When an inadvertent disclosure has taken place, is the privilege waived? In New York, courts generally employ multi-factor analysis, which balances a number of considerations to determine whether the privilege remains intact. Courts look to the reasonableness of the steps taken to protect the privileged material, how soon the inadvertently disclosing party attempts to remedy the disclosure, and the prejudice to the party to whom the information was disclosed when making their decision. Id. at 47. The Joint Committee recommends incorporating this multi-factor approach into section 3122 of the CPLR, which would apply to ESI as well as to paper documents. Id. at 48.


The Joint Committee did not address the issue of cost shifting in its report. However, it noted that “courts are confronted with more and more cost disputes because the cost of discovery has increased dramatically as a result of ESI,” and that “there is confusion about the presumption” of who bears the cost of discovery in New York. Id. at 5. Rather than proposing a change to the CPLR, the Joint Committee referred to its previously-issued Manual for State Trial Courts Regarding Electronic Discovery Cost-Allocation.

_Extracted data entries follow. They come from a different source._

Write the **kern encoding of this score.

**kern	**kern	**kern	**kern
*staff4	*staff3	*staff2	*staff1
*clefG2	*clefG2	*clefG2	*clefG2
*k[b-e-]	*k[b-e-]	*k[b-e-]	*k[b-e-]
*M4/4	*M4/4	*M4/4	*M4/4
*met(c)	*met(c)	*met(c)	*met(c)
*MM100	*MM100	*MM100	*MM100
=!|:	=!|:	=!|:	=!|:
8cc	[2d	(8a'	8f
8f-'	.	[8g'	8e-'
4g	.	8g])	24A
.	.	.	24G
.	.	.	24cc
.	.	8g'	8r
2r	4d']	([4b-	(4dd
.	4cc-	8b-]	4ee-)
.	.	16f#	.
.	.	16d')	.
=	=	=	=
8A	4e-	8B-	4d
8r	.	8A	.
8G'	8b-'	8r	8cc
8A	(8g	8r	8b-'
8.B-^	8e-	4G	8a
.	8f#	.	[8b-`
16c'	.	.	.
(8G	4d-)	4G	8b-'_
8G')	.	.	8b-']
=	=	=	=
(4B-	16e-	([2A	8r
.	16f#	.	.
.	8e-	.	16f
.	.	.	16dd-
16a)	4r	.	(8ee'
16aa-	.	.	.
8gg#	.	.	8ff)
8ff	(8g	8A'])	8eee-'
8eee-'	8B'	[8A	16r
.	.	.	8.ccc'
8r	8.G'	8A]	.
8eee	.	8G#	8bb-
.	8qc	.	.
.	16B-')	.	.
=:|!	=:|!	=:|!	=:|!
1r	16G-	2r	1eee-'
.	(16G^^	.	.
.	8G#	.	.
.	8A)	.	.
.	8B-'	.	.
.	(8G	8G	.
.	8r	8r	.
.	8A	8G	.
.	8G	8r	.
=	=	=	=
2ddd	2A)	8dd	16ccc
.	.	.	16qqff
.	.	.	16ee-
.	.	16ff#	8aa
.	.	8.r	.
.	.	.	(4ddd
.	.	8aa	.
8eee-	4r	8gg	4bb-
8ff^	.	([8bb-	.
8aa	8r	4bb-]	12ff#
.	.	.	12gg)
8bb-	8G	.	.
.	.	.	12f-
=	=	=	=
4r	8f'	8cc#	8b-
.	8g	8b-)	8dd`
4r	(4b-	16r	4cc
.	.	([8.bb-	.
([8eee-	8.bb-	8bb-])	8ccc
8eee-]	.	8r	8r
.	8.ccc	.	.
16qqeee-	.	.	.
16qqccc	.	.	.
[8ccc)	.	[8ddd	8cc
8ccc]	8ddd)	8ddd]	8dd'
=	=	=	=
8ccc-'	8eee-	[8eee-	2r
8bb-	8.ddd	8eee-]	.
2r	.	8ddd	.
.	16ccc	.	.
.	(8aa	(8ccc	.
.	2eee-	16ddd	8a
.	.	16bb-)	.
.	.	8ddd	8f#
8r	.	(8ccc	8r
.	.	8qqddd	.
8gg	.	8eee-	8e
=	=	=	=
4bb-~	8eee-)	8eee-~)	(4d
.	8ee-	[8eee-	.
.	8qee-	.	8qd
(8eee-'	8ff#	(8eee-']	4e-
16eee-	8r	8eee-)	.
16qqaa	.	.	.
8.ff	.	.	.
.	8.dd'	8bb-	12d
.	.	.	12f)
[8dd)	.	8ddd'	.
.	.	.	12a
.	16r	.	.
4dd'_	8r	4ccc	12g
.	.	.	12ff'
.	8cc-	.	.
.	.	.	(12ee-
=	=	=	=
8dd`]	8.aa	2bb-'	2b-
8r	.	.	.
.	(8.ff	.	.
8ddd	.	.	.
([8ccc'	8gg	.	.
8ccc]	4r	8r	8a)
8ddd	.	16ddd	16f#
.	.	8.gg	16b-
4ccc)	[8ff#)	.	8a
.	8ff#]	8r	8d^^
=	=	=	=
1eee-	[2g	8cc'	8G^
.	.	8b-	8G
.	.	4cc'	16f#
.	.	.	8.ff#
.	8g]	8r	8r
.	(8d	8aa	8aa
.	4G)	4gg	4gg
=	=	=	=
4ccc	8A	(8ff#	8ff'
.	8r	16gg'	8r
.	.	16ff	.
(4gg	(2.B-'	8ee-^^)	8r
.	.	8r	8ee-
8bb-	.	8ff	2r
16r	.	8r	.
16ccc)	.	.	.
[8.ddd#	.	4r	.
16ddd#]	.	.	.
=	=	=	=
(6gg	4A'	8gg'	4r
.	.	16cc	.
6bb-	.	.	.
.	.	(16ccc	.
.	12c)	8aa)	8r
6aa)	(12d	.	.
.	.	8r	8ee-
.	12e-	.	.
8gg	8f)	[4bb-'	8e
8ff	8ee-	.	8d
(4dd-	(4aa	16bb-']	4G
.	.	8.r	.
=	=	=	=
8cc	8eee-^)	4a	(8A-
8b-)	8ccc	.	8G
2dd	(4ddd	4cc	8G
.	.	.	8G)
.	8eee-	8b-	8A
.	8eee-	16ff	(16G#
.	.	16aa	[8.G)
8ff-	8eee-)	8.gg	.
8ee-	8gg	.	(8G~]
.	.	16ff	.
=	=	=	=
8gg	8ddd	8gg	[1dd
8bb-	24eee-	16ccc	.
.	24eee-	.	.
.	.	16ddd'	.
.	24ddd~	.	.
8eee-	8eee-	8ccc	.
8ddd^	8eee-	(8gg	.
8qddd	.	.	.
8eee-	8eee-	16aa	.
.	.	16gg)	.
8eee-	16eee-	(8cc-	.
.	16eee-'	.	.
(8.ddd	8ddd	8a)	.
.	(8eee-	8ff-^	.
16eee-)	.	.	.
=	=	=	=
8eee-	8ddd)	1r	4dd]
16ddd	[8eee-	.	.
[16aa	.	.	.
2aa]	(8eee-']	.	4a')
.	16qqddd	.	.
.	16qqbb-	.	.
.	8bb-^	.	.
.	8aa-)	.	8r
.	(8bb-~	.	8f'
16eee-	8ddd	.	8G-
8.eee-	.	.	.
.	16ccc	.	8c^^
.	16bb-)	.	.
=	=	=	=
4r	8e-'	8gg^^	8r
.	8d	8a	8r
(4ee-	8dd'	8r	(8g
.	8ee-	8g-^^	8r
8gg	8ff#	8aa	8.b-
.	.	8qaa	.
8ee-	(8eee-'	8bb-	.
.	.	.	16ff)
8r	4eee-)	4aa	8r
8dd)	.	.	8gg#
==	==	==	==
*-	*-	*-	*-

The manual is discussed in this issue of the E-Discovery Update (at p.6) in the companion article: “Cost Shifting in New York: Forum Makes All the Difference.”


If enacted, the changes to the CPLR will provide greater clarity to potential litigants regarding their obligations to preserve and produce ESI. We conclude with key takeaways, summarizing the main tenets promulgated in the Report.

  • The Report proposes a uniform standard to determine when the duty to preserve attaches. Documentation must be preserved beginning when there are “circumstances which would lead a reasonable person in the party’s position to believe that future litigation is likely.”
  • To determine the scope of what must be preserved, the Report proposes using “reasonable and good faith efforts to retain information that may be material and necessary to pending or threatened litigation,” considering factors such as the nature of the issues, prior experience with similar issues and the amount in controversy.
  • When determining the scope of production, the Report proposes that litigants consider accessibility, duplicativeness, and proportionality.
  • There are no definitive rules for the form in which documents must be produced, but the Report proposes allowing litigants to request specific forms, or object to the form their adversary has chosen.
  • In the case of an inadvertent disclosure, the Report proposes that a party may request the document back within fifteen days of learning of its production, provided that the producing party took “reasonable steps to avoid disclosure of the material.” The party in receipt of the information must then “return, sequester or destroy the specified material and may not use, distribute or disclose the material until the claim is resolved.” In determining whether the privilege has been waived, courts will consider a number of factors, including the inadvertently disclosing party’s attempts to remedy the disclosure, and the prejudice to the party to whom the information was disclosed.